Transillumination: Transillumination is a method used to evaluate the internal structure of the tooth. Using a special light source, the transmittance and structure of the tooth can be observed.

Electromobility Test: The mobility of the tooth may increase due to the loss of the root structure of the tooth due to resorption. Therefore, dentists can perform an electromobility test to assess the mobility of the tooth.

Histopathologic Examination: In advanced cases, the dentist may perform a histopathologic examination to determine the cause of the resorption. This involves examining a tissue sample of the tooth under a microscope.

The diagnostic process is based on the patient's symptoms, radiological images and clinical examination. The combination of these methods helps to make an accurate diagnosis and formulate an appropriate treatment plan.

What is the Treatment for Tooth Resorption?

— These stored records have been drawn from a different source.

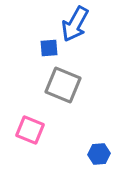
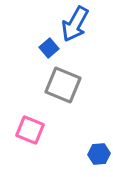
blue square: rotated 36 degrees counterclockwise
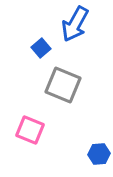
blue square: moved 8 px left
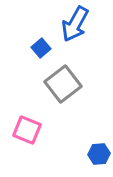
gray square: moved 1 px up; rotated 30 degrees clockwise
pink square: moved 3 px left
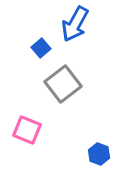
blue hexagon: rotated 25 degrees clockwise
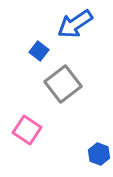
blue arrow: rotated 27 degrees clockwise
blue square: moved 2 px left, 3 px down; rotated 12 degrees counterclockwise
pink square: rotated 12 degrees clockwise
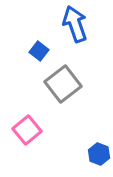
blue arrow: rotated 105 degrees clockwise
pink square: rotated 16 degrees clockwise
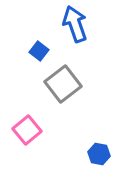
blue hexagon: rotated 10 degrees counterclockwise
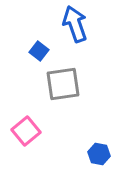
gray square: rotated 30 degrees clockwise
pink square: moved 1 px left, 1 px down
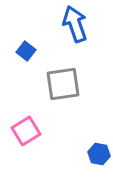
blue square: moved 13 px left
pink square: rotated 8 degrees clockwise
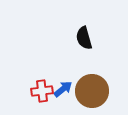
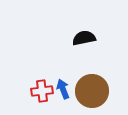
black semicircle: rotated 95 degrees clockwise
blue arrow: rotated 72 degrees counterclockwise
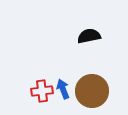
black semicircle: moved 5 px right, 2 px up
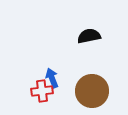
blue arrow: moved 11 px left, 11 px up
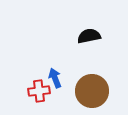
blue arrow: moved 3 px right
red cross: moved 3 px left
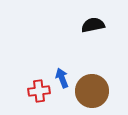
black semicircle: moved 4 px right, 11 px up
blue arrow: moved 7 px right
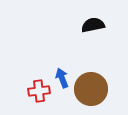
brown circle: moved 1 px left, 2 px up
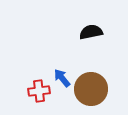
black semicircle: moved 2 px left, 7 px down
blue arrow: rotated 18 degrees counterclockwise
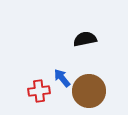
black semicircle: moved 6 px left, 7 px down
brown circle: moved 2 px left, 2 px down
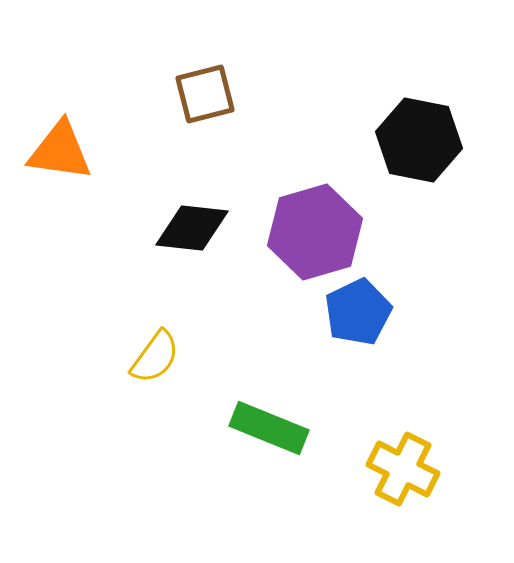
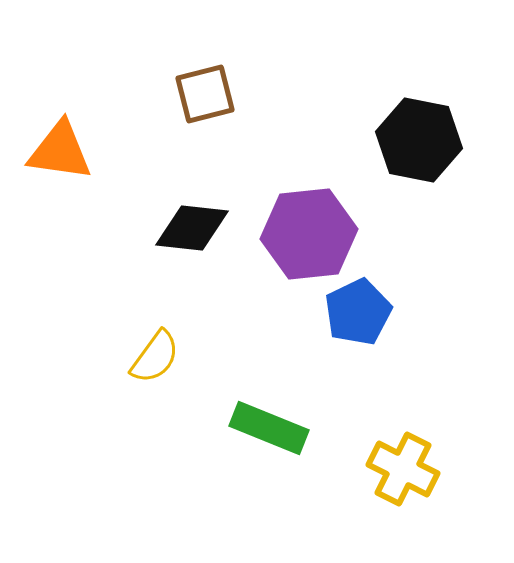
purple hexagon: moved 6 px left, 2 px down; rotated 10 degrees clockwise
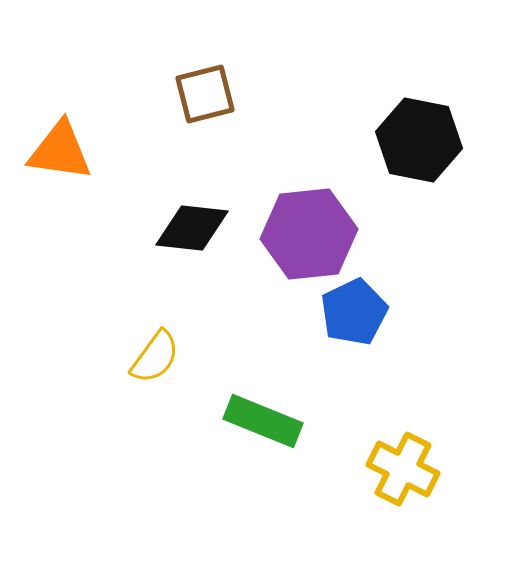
blue pentagon: moved 4 px left
green rectangle: moved 6 px left, 7 px up
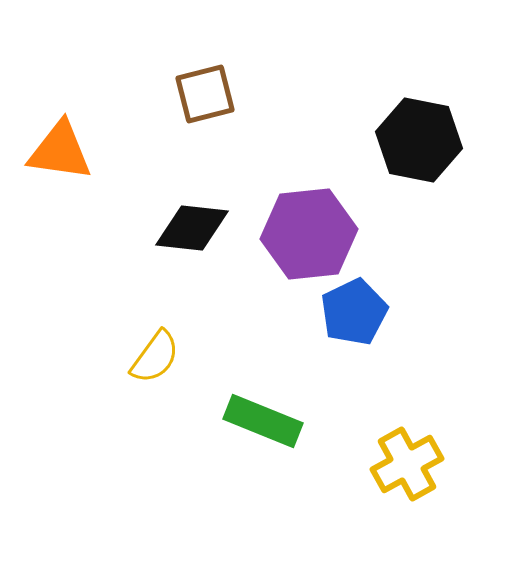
yellow cross: moved 4 px right, 5 px up; rotated 34 degrees clockwise
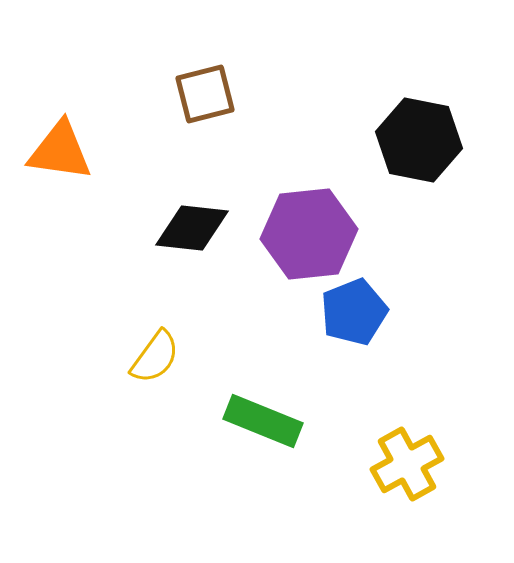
blue pentagon: rotated 4 degrees clockwise
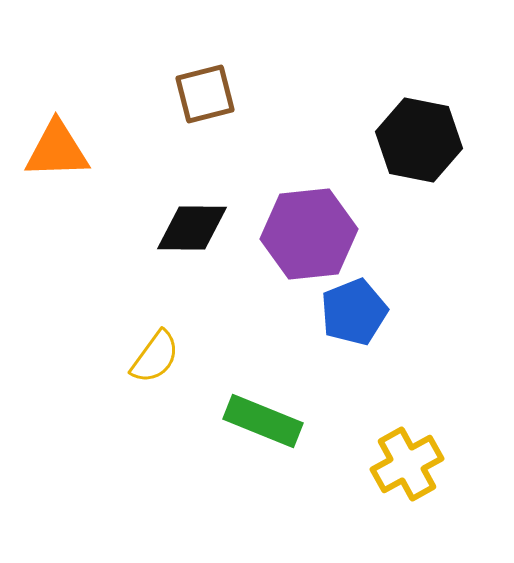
orange triangle: moved 3 px left, 1 px up; rotated 10 degrees counterclockwise
black diamond: rotated 6 degrees counterclockwise
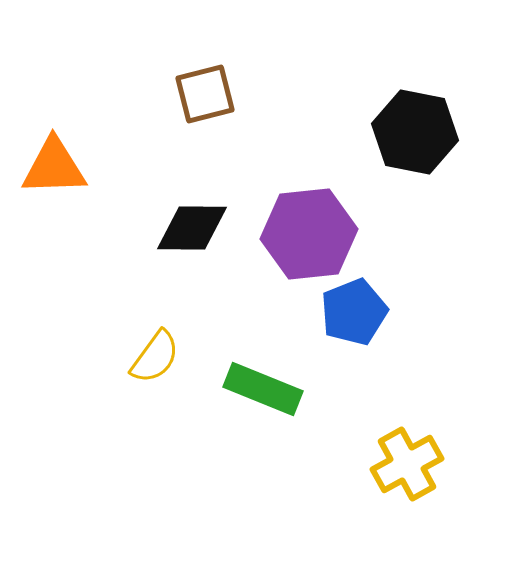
black hexagon: moved 4 px left, 8 px up
orange triangle: moved 3 px left, 17 px down
green rectangle: moved 32 px up
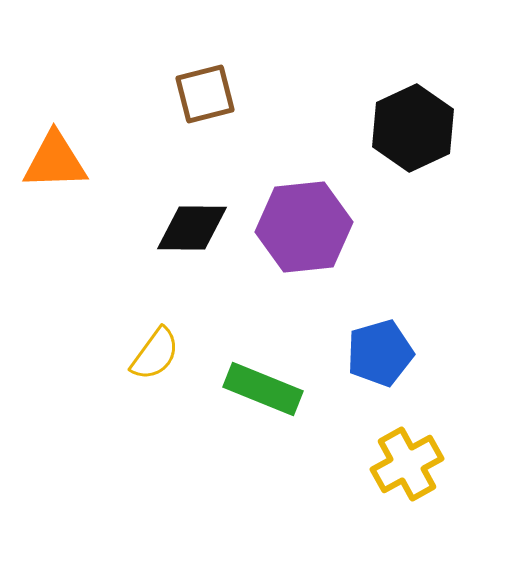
black hexagon: moved 2 px left, 4 px up; rotated 24 degrees clockwise
orange triangle: moved 1 px right, 6 px up
purple hexagon: moved 5 px left, 7 px up
blue pentagon: moved 26 px right, 41 px down; rotated 6 degrees clockwise
yellow semicircle: moved 3 px up
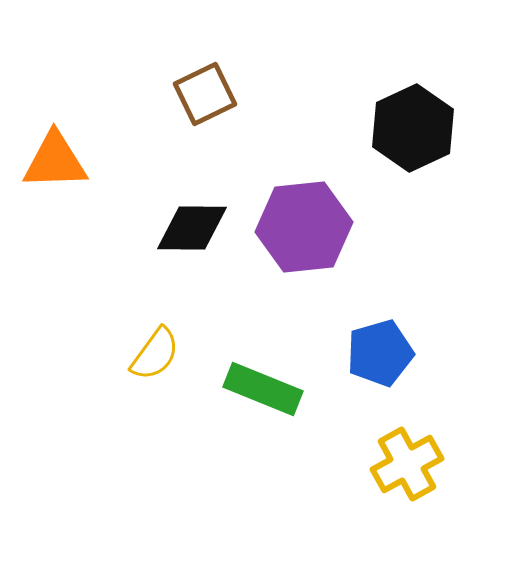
brown square: rotated 12 degrees counterclockwise
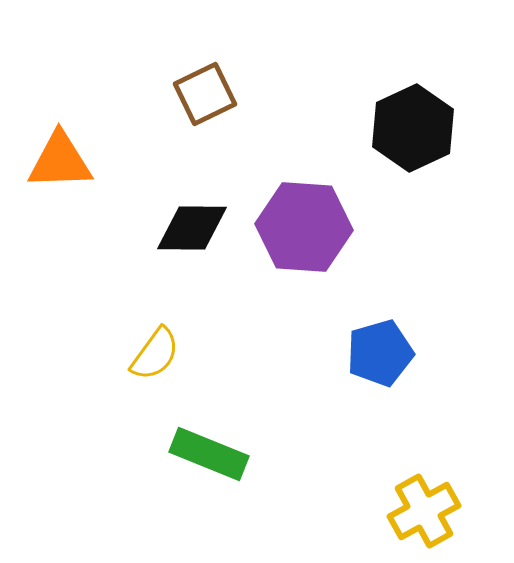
orange triangle: moved 5 px right
purple hexagon: rotated 10 degrees clockwise
green rectangle: moved 54 px left, 65 px down
yellow cross: moved 17 px right, 47 px down
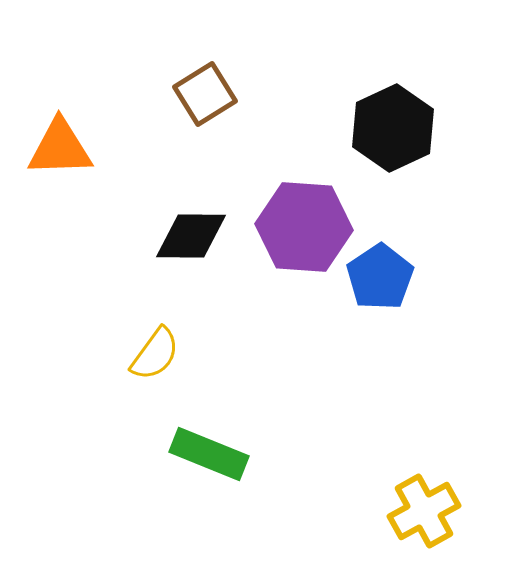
brown square: rotated 6 degrees counterclockwise
black hexagon: moved 20 px left
orange triangle: moved 13 px up
black diamond: moved 1 px left, 8 px down
blue pentagon: moved 76 px up; rotated 18 degrees counterclockwise
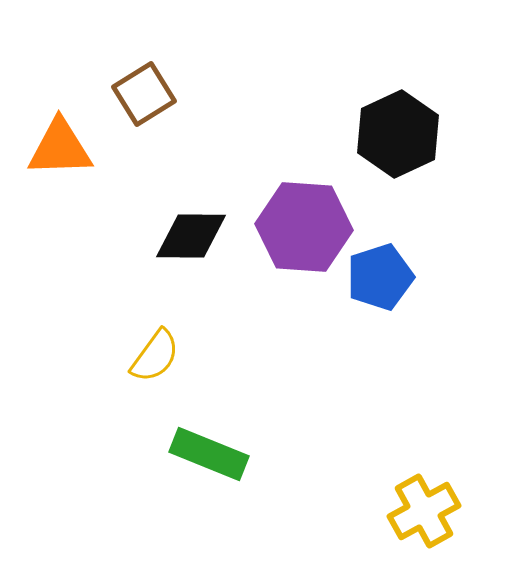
brown square: moved 61 px left
black hexagon: moved 5 px right, 6 px down
blue pentagon: rotated 16 degrees clockwise
yellow semicircle: moved 2 px down
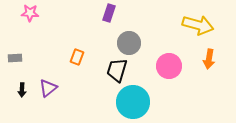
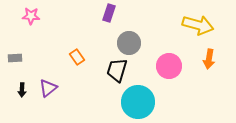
pink star: moved 1 px right, 3 px down
orange rectangle: rotated 56 degrees counterclockwise
cyan circle: moved 5 px right
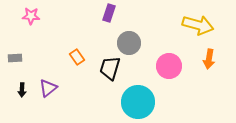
black trapezoid: moved 7 px left, 2 px up
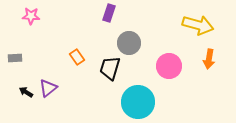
black arrow: moved 4 px right, 2 px down; rotated 120 degrees clockwise
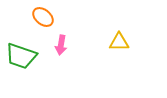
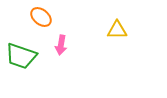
orange ellipse: moved 2 px left
yellow triangle: moved 2 px left, 12 px up
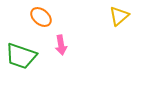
yellow triangle: moved 2 px right, 14 px up; rotated 40 degrees counterclockwise
pink arrow: rotated 18 degrees counterclockwise
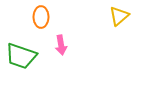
orange ellipse: rotated 50 degrees clockwise
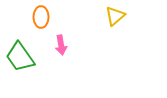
yellow triangle: moved 4 px left
green trapezoid: moved 1 px left, 1 px down; rotated 36 degrees clockwise
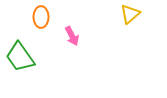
yellow triangle: moved 15 px right, 2 px up
pink arrow: moved 11 px right, 9 px up; rotated 18 degrees counterclockwise
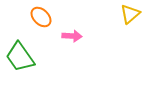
orange ellipse: rotated 45 degrees counterclockwise
pink arrow: rotated 60 degrees counterclockwise
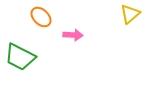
pink arrow: moved 1 px right, 1 px up
green trapezoid: rotated 28 degrees counterclockwise
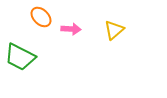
yellow triangle: moved 16 px left, 16 px down
pink arrow: moved 2 px left, 6 px up
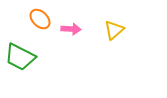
orange ellipse: moved 1 px left, 2 px down
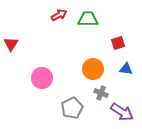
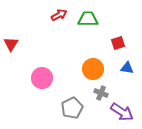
blue triangle: moved 1 px right, 1 px up
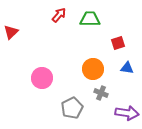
red arrow: rotated 21 degrees counterclockwise
green trapezoid: moved 2 px right
red triangle: moved 12 px up; rotated 14 degrees clockwise
purple arrow: moved 5 px right, 1 px down; rotated 25 degrees counterclockwise
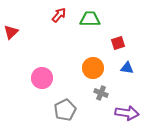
orange circle: moved 1 px up
gray pentagon: moved 7 px left, 2 px down
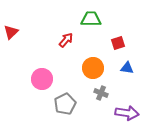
red arrow: moved 7 px right, 25 px down
green trapezoid: moved 1 px right
pink circle: moved 1 px down
gray pentagon: moved 6 px up
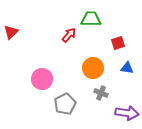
red arrow: moved 3 px right, 5 px up
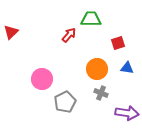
orange circle: moved 4 px right, 1 px down
gray pentagon: moved 2 px up
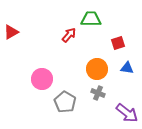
red triangle: rotated 14 degrees clockwise
gray cross: moved 3 px left
gray pentagon: rotated 15 degrees counterclockwise
purple arrow: rotated 30 degrees clockwise
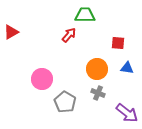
green trapezoid: moved 6 px left, 4 px up
red square: rotated 24 degrees clockwise
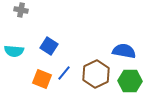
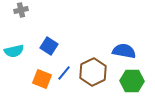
gray cross: rotated 24 degrees counterclockwise
cyan semicircle: rotated 18 degrees counterclockwise
brown hexagon: moved 3 px left, 2 px up
green hexagon: moved 2 px right
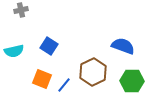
blue semicircle: moved 1 px left, 5 px up; rotated 10 degrees clockwise
blue line: moved 12 px down
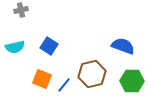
cyan semicircle: moved 1 px right, 4 px up
brown hexagon: moved 1 px left, 2 px down; rotated 12 degrees clockwise
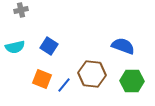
brown hexagon: rotated 20 degrees clockwise
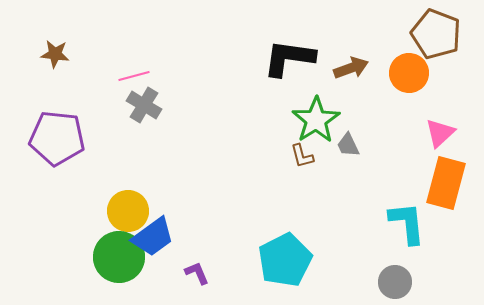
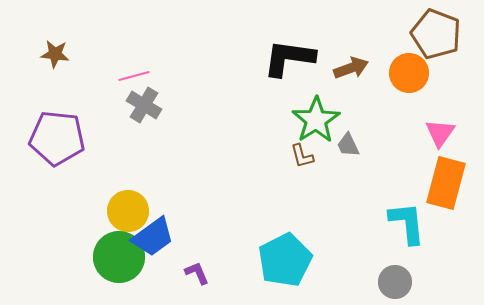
pink triangle: rotated 12 degrees counterclockwise
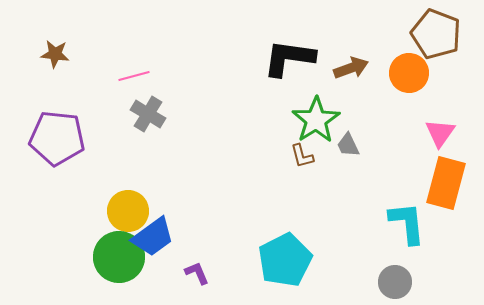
gray cross: moved 4 px right, 9 px down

Treatment of tooth resorption varies depending on the type, degree and causes of resorption. Here are the commonly used tooth resorption treatment methods:

Root Canal Treatment (Endodontic Treatment):

Dental Extraction and Prosthodontics: If the resorption is too advanced and it is not possible to save the tooth, tooth extraction may be considered. It is important to replace the extracted tooth with a prosthesis, implant or other restorative options in terms of function and aesthetics.

Orthodontic Treatment: In cases of resorption caused by abnormal movements between the teeth, orthodontic treatment can be applied. Moving the teeth into their proper positions can prevent the progression of resorption.

Surgical Interventions: In some cases, surgical intervention may be necessary. Surgical procedures may be performed to remove resorbed tissue, repair damaged areas or correct other problems caused by root resorption.

Anti-Resorptive Drugs: Anti-resorptive drugs can be used to control resorption. These drugs can be used to reduce or stop the loss of resorbed tissue.

Periodontal Treatment: If resorption is associated with gum disease, periodontal treatment may be indicated. Restoring gum health can prevent the progression of resorption.

Infection Control: If there is infection under the resorption, antibiotic treatment may be given. This can help control the infection.

The treatment plan is determined depending on the type and progression of resorption and the patient's general health. Early detection and treatment can help better manage the problems associated with tooth resorption.